While Boston losing Hayward may not be enough to swing the series in the Sixers’ favor, it will make a sizeable impact. Hayward averaged 17.5 points a game during the regular season and his presence as a perimeter scorer made for some difficult decisions for Brett Brown defensively.
In Game 1, Brown opted to keep Al Horford in the starting lineup. It didn’t go well. Horford was a minus-18 and had trouble defending Jaylen Brown, who scored 29 points.
“I watched the game slowly, studying Al and obviously others,” Brown said Tuesday. “Jaylen Brown had a great game. I think he is in general a difficult matchup for anybody. And so defensively, I put [Horford] in a situation that does have some punishment when you’re trying to guard such an athlete like Jaylen Brown. We hope as the team we can help Al more in that environment.”
What the Celtics do next could affect Horford in a few different ways. The logical move for Boston would seem to be putting Marcus Smart in the starting lineup. The domino effect for the rest of the Celtics’ rotation could be a little trickier.

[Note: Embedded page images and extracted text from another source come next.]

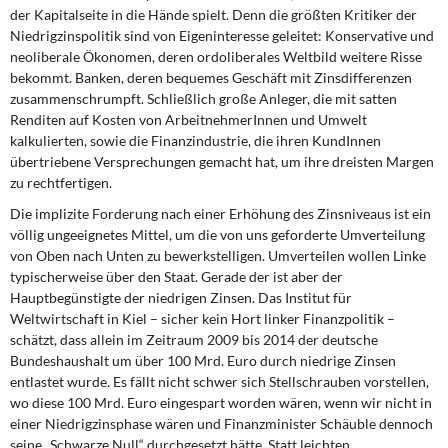
der Kapitalseite in die Hände spielt. Denn die größten Kritiker der
Niedrigzinspolitik sind von Eigeninteresse geleitet: Konservative und
neoliberale Ökonomen, deren ordoliberales Weltbild weitere Risse
bekommt. Banken, deren bequemes Geschäft mit Zinsdifferenzen
zusammenschrumpft. Schließlich große Anleger, die mit satten
Renditen auf Kosten von ArbeitnehmerInnen und Umwelt
kalkulierten, sowie die Finanzindustrie, die ihren KundInnen
übertriebene Versprechungen gemacht hat, um ihre dreisten Margen
zu rechtfertigen.
Die implizite Forderung nach einer Erhöhung des Zinsniveaus ist ein
völlig ungeeignetes Mittel, um die von uns geforderte Umverteilung
von Oben nach Unten zu bewerkstelligen. Umverteilen wollen Linke
typischerweise über den Staat. Gerade der ist aber der
Hauptbegünstigte der niedrigen Zinsen. Das Institut für
Weltwirtschaft in Kiel – sicher kein Hort linker Finanzpolitik –
schätzt, dass allein im Zeitraum 2009 bis 2014 der deutsche
Bundeshaushalt um über 100 Mrd. Euro durch niedrige Zinsen
entlastet wurde. Es fällt nicht schwer sich Stellschrauben vorstellen,
wo diese 100 Mrd. Euro eingespart worden wären, wenn wir nicht in
einer Niedrigzinsphase wären und Finanzminister Schäuble dennoch
seine „Schwarze Null“ durchgesetzt hätte. Statt leichten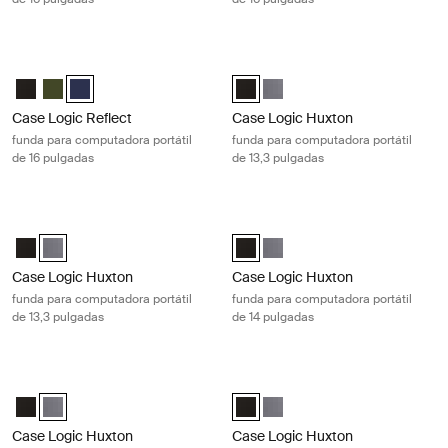
Case Logic Reflect funda para computadora portátil de 16 pulgadas Da
Case Logic Huxton funda para compu
Case Logic Reflect 16" Laptop Sleeve Negro
Case Logic Reflect 16" Laptop Sleeve Verde
Case Logic Reflect 16" Laptop Sleeve Dark Blue (selected)
Case Logic Huxton 13.3" Laptop S
Case Logic Huxton 13.3" Lapt
Case Logic Reflect
Case Logic Huxton
funda para computadora portátil
funda para computadora portátil
de 16 pulgadas
de 13,3 pulgadas
Case Logic Huxton funda para computadora portátil de 13,3 pulgadas 
Case Logic Huxton funda para compu
Case Logic Huxton 13.3" Laptop Sleeve Negro
Case Logic Huxton 13.3" Laptop Sleeve Grafito (selected)
Case Logic Huxton 14" Laptop Sle
Case Logic Huxton 14" Laptop
Case Logic Huxton
Case Logic Huxton
funda para computadora portátil
funda para computadora portátil
de 13,3 pulgadas
de 14 pulgadas
Case Logic Huxton funda para computadora portátil de 14 pulgadas Gr
Case Logic Huxton funda para compu
Case Logic Huxton 14" Laptop Sleeve Negro
Case Logic Huxton 14" Laptop Sleeve Grafito (selected)
Case Logic Huxton 15.6" Laptop S
Case Logic Huxton 15.6" Lapt
Case Logic Huxton
Case Logic Huxton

If head coach Brad Stevens decides to use rookie Grant Williams — who played two minutes in Game 1 — or Semi Ojeleye to take Hayward’s minutes, that could play to Horford’s advantage. Boston playing “big” with a more traditional four in either Williams or Ojeleye presents Horford with a much easier defensive assignment.
Seeing the advantage of playing small against Horford, Stevens could look to extend Brad Wanamaker’s minutes. The Philly native is the Celtics’ backup point guard. Perhaps Stevens could play Wanamaker more and use Walker more in an off-ball role. Having two players under 6-foot-4 on the court could hurt Boston defensively, but they’d still be putting Horford in a bind.

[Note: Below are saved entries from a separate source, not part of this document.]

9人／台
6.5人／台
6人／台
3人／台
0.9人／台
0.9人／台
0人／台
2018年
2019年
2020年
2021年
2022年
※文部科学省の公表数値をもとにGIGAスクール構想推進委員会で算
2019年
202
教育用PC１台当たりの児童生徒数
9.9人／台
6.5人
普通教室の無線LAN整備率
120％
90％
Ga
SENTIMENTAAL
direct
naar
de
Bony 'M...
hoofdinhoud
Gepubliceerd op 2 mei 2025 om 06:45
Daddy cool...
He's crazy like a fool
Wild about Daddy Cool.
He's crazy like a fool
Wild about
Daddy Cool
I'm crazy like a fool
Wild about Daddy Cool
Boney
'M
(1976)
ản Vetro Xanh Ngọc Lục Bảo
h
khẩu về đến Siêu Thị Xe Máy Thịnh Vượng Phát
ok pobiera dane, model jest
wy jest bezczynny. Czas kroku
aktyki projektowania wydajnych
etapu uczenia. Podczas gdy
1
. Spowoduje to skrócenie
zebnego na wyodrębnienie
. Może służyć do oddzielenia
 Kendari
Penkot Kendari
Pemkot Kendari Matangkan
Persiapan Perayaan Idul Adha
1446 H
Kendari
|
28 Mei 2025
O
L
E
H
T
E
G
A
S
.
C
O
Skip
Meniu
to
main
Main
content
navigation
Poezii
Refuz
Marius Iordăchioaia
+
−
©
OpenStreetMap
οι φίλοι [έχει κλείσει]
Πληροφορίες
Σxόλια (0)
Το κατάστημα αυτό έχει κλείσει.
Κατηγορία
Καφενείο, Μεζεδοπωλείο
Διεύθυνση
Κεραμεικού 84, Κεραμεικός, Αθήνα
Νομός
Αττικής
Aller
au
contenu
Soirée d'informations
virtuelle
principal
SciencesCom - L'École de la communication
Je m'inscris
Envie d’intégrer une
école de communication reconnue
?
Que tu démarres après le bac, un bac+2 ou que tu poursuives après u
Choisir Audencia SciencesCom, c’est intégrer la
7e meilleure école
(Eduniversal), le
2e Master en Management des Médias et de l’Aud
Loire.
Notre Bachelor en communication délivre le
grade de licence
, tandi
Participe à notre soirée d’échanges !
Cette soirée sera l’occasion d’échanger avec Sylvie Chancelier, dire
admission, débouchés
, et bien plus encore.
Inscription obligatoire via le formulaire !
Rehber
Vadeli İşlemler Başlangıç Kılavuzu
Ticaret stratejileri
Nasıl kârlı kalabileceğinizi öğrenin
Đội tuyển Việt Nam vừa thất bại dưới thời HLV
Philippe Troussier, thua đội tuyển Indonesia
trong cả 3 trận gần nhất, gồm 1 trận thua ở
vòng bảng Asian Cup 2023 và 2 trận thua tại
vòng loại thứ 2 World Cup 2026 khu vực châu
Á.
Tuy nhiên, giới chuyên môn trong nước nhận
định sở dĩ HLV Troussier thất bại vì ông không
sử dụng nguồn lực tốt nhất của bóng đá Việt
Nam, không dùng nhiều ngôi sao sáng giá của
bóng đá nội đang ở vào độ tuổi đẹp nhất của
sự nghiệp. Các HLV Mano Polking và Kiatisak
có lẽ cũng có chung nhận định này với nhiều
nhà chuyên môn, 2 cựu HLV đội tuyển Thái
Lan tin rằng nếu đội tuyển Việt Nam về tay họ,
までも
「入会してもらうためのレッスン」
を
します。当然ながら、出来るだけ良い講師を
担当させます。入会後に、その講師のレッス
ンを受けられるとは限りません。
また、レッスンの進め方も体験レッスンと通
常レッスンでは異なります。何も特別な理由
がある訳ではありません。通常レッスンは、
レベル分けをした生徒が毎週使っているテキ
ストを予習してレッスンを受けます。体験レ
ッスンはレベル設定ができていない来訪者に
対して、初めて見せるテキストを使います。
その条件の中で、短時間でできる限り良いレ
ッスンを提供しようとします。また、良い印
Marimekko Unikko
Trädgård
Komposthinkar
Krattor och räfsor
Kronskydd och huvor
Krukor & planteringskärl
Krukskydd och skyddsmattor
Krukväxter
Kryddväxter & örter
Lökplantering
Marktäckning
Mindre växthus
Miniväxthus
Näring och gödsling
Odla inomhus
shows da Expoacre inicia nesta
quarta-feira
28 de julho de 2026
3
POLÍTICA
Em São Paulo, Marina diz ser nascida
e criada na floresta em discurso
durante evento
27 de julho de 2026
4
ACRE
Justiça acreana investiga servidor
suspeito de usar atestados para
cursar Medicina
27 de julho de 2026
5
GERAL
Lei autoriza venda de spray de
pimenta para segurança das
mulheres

The Sixers are somewhat in wait-and-see mode. Which direction the Celtics go, both in the starting lineup and to make up for Hayward’s minutes in general, will affect them.
“I think two ways come to my mind first,” Brown said Tuesday. “One, who will inherit that starting position because it may influence what we do as far as how we start the game. I think everyone saw where the lion’s share of the defensive minutes were distributed to [Jayson] Tatum and to Kemba Walker, but that’s the first thing.

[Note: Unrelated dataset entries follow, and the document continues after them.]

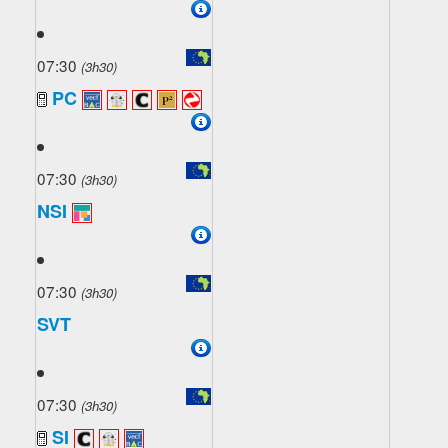
07:30
(3h30)
PC
07:30
(3h30)
NSI
07:30
(3h30)
SVT
07:30
(3h30)
SI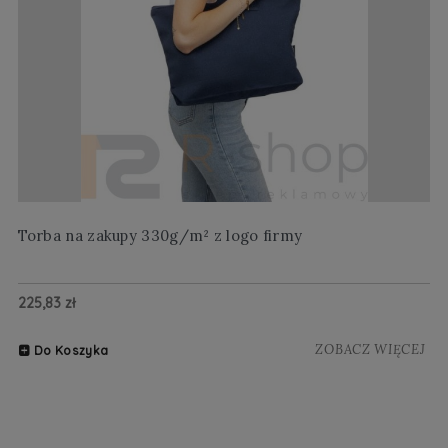
Torba na zakupy 330g/m² z logo firmy
Wi
225,83 zł
20
ZOBACZ WIĘCEJ
Do Koszyka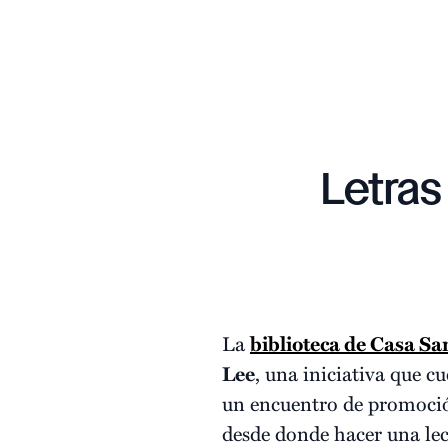
Letras
La
biblioteca de Casa Sa
Lee
, una iniciativa que c
un encuentro de promoción
desde donde hacer una lect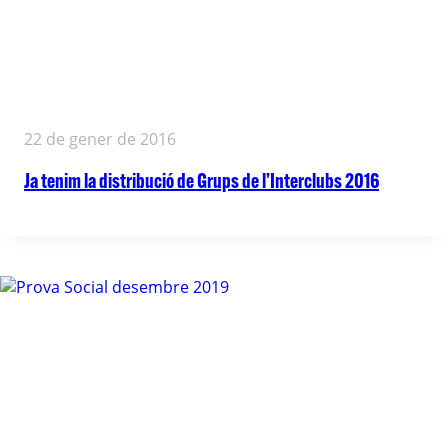
22 de gener de 2016
Ja tenim la distribució de Grups de l’Interclubs 2016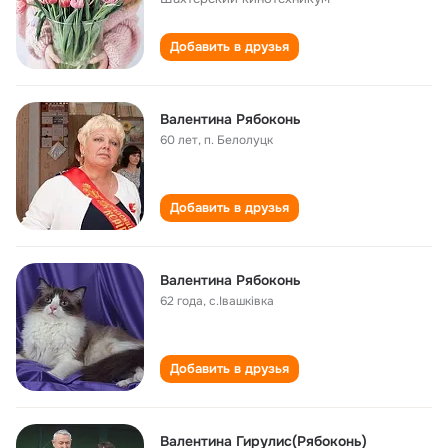
Добавить в друзья
Валентина Рябоконь
60 лет
,
п. Белолуцк
Добавить в друзья
Валентина Рябоконь
62 года
,
с.Івашківка
Добавить в друзья
Валентина Гирулис(Рябоконь)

“Then secondly, trying to get out in front of projecting, ‘what does that mean?’ You would assume Marcus Smart, as an example, will have far more responsibilities, minutes, those types of things. And so just trying to look out a little bit further on both the starting lineup and what impact, the ripple effect that is going to have on others.”
Both Josh Richardson and rookie Matisse Thybulle were solid defensively Monday. Richardson had better luck with Walker than Tatum, who had a game-high 31 points. It makes sense when you consider the success Richardson had against Walker in the regular season.
Brown admitted before Game 1 that he considered starting Thybulle instead of Horford. Thybulle had a strong postseason debut, holding Tatum to 2 of 9 shooting for four points during his time guarding the first-time All-Star.
But could Thybulle replace Horford in the starting lineup if the Celtics stay small by replacing Hayward with Smart?
“I think at that point, it’s all on the table,” Brown said. “I’m influenced by and large with just trying to match minutes. I thought Matisse did a great job, I thought J-Rich was J-Rich, and we need them to be elite defensively on those two great scorers. So anything’s on the table once we learned this Gordon Hayward news.”
The Sixers missing Simmons, a likely All-Defensive Team pick, clearly hurt them against Boston’s dynamic and smaller lineup. The loss of Hayward could help the Sixers match up better and make Horford a more viable option at the four.